● WORK INSTRUCTION: The response must contain every line from the records below that has "Table".

● DATA FOR REVIEW:
----
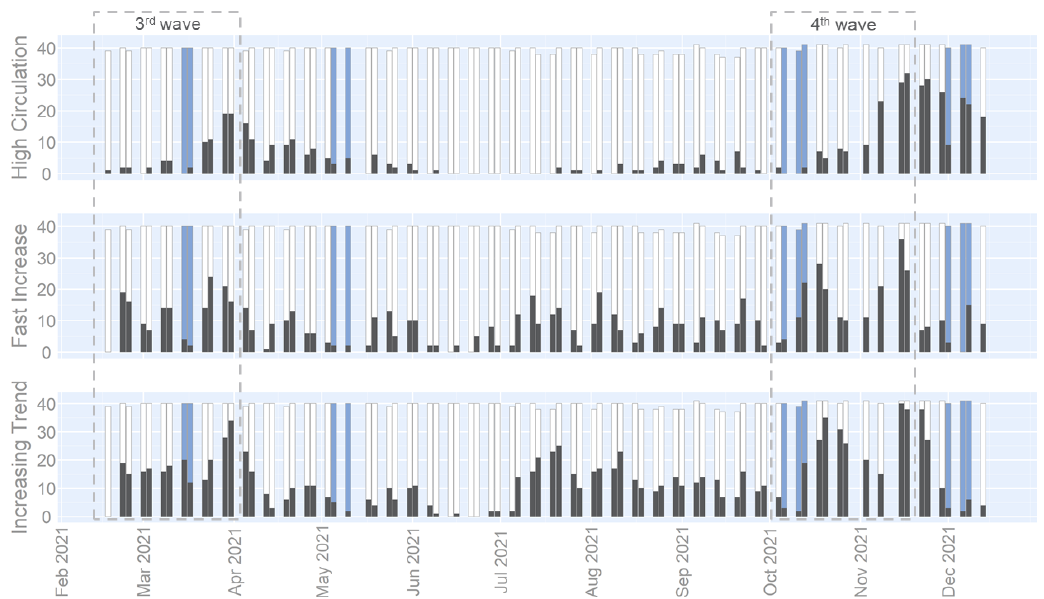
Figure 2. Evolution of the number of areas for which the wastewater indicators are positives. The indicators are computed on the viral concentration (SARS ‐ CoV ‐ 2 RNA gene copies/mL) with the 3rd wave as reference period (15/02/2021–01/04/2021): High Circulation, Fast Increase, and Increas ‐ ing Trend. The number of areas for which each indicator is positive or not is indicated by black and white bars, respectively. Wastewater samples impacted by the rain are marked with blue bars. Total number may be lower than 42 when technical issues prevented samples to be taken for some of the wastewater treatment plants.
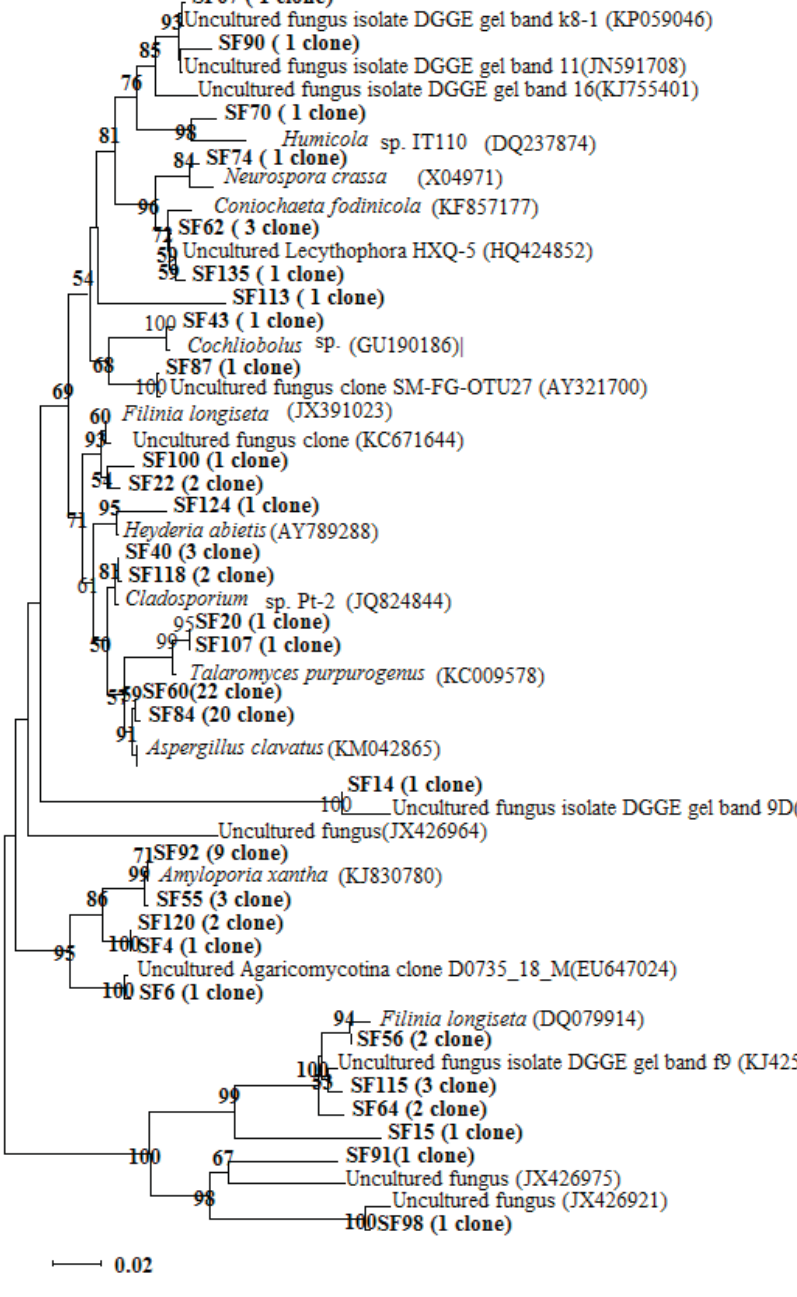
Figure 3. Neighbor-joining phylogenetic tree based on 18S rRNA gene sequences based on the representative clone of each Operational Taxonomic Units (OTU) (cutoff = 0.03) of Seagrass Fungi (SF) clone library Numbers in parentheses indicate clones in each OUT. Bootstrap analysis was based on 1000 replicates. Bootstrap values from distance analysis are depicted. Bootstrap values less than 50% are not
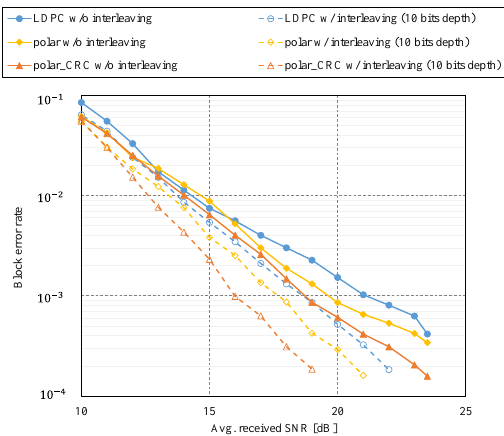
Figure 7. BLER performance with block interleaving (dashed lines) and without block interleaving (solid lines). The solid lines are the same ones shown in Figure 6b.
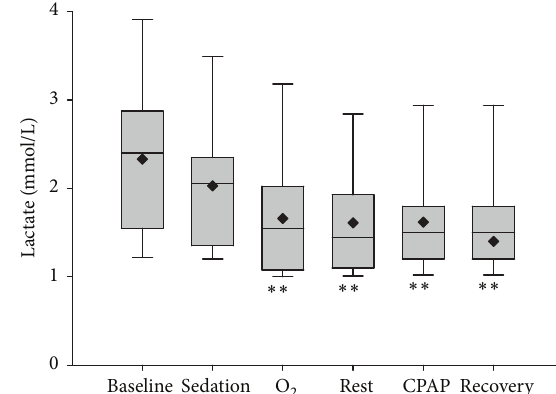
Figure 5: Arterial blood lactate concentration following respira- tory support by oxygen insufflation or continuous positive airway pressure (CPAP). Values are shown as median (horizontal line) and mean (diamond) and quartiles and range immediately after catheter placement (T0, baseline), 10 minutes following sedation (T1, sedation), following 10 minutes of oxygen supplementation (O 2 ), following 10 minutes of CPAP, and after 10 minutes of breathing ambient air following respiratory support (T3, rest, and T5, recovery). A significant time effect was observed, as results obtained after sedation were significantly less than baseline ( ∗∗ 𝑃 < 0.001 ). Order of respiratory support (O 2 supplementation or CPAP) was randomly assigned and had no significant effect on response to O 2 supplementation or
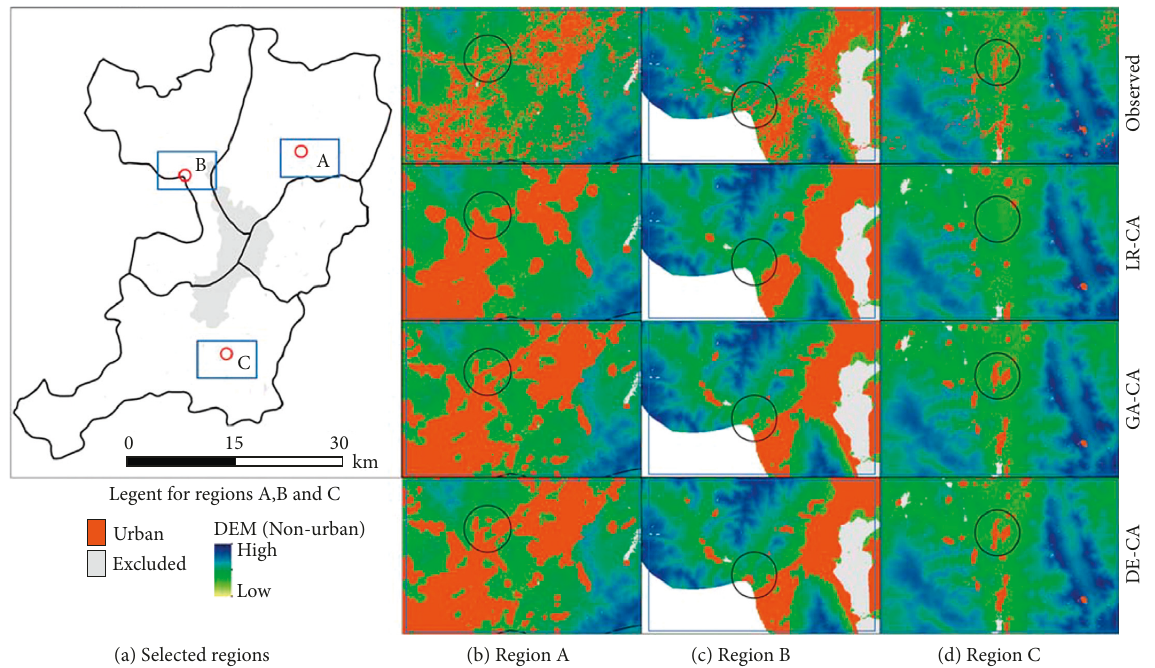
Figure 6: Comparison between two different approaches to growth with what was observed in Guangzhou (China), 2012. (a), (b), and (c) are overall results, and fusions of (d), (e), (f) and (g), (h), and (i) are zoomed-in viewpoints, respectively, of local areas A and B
----
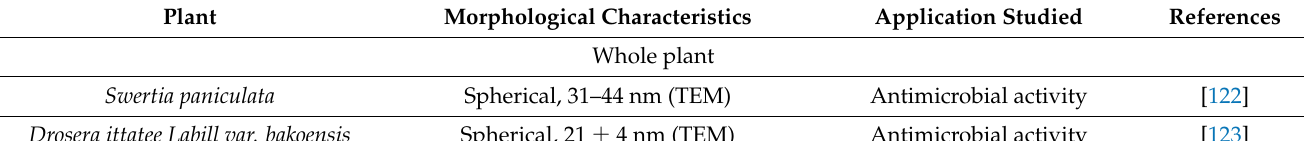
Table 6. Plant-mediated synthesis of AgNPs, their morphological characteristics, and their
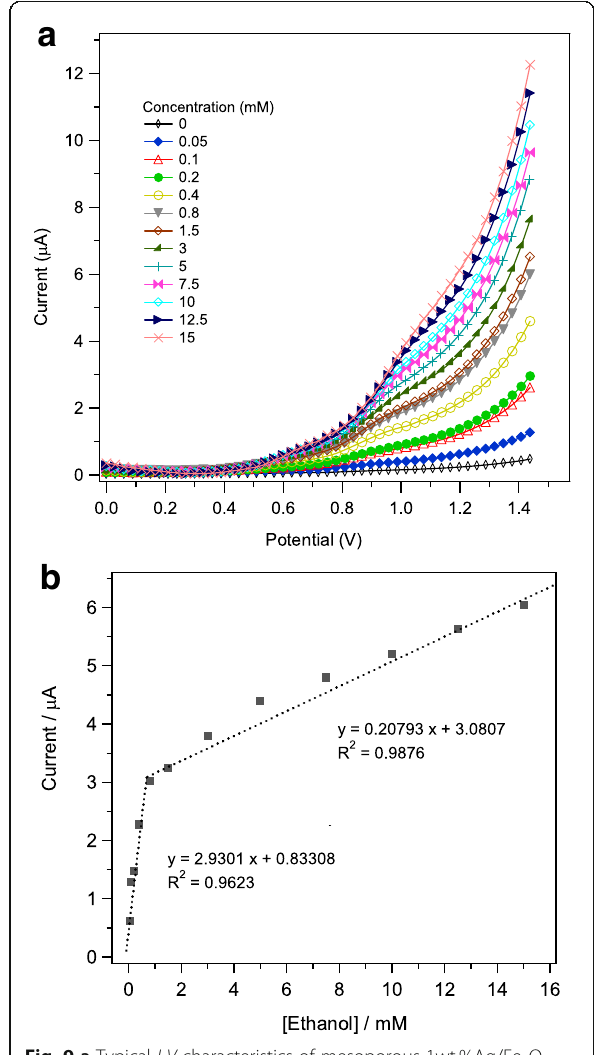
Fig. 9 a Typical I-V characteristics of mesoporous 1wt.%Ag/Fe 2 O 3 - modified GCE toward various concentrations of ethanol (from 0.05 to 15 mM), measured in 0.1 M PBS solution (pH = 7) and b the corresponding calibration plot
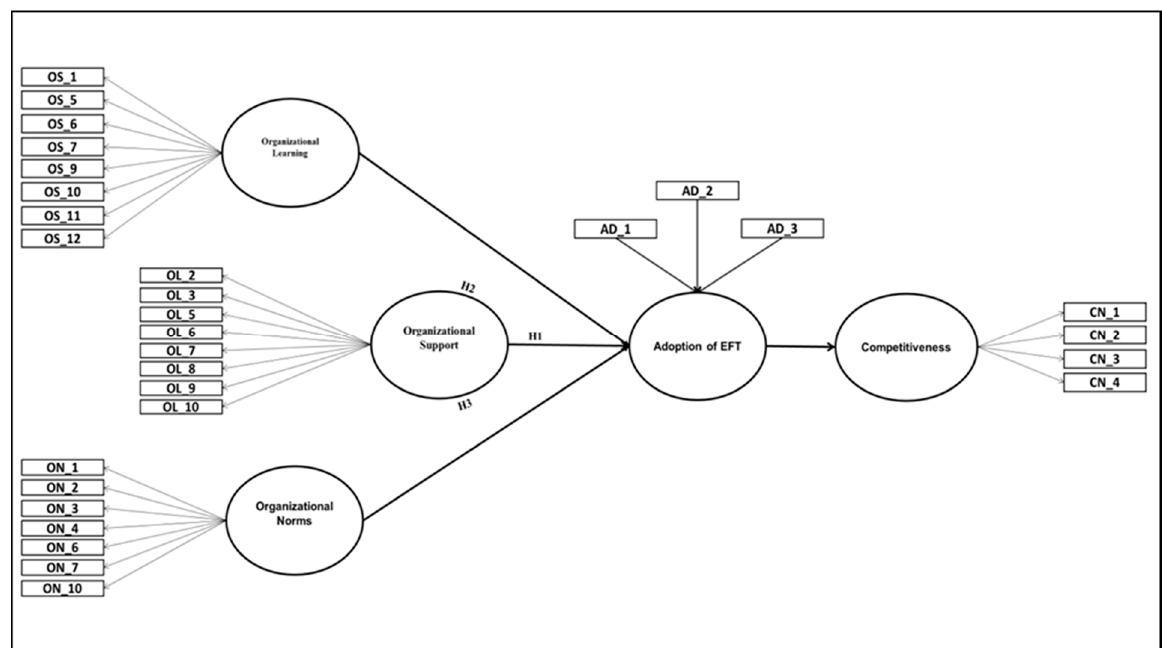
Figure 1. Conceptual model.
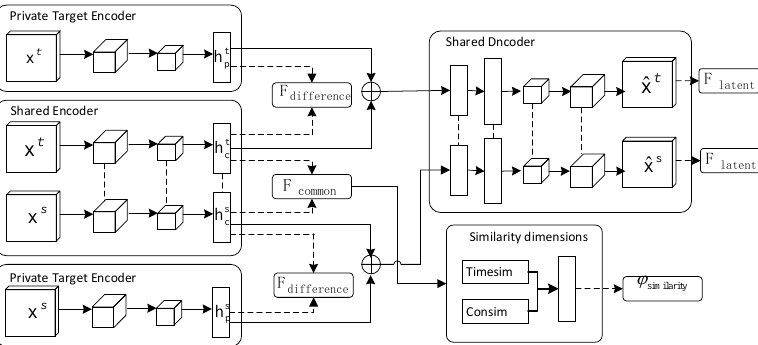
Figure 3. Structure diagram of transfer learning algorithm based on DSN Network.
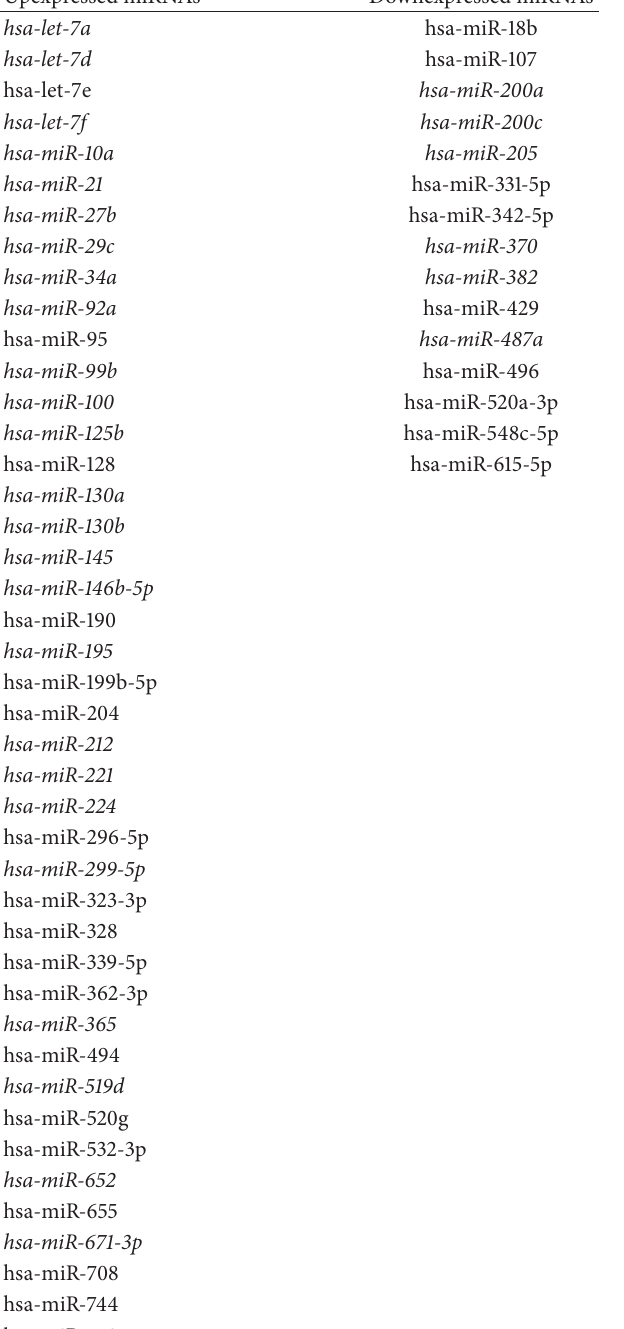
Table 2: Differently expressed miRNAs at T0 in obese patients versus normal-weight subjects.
----
● EXPECTED ANSWER:
Table 6. Plant-mediated synthesis of AgNPs, their morphological characteristics, and their
Table 2: Differently expressed miRNAs at T0 in obese patients versus normal-weight subjects.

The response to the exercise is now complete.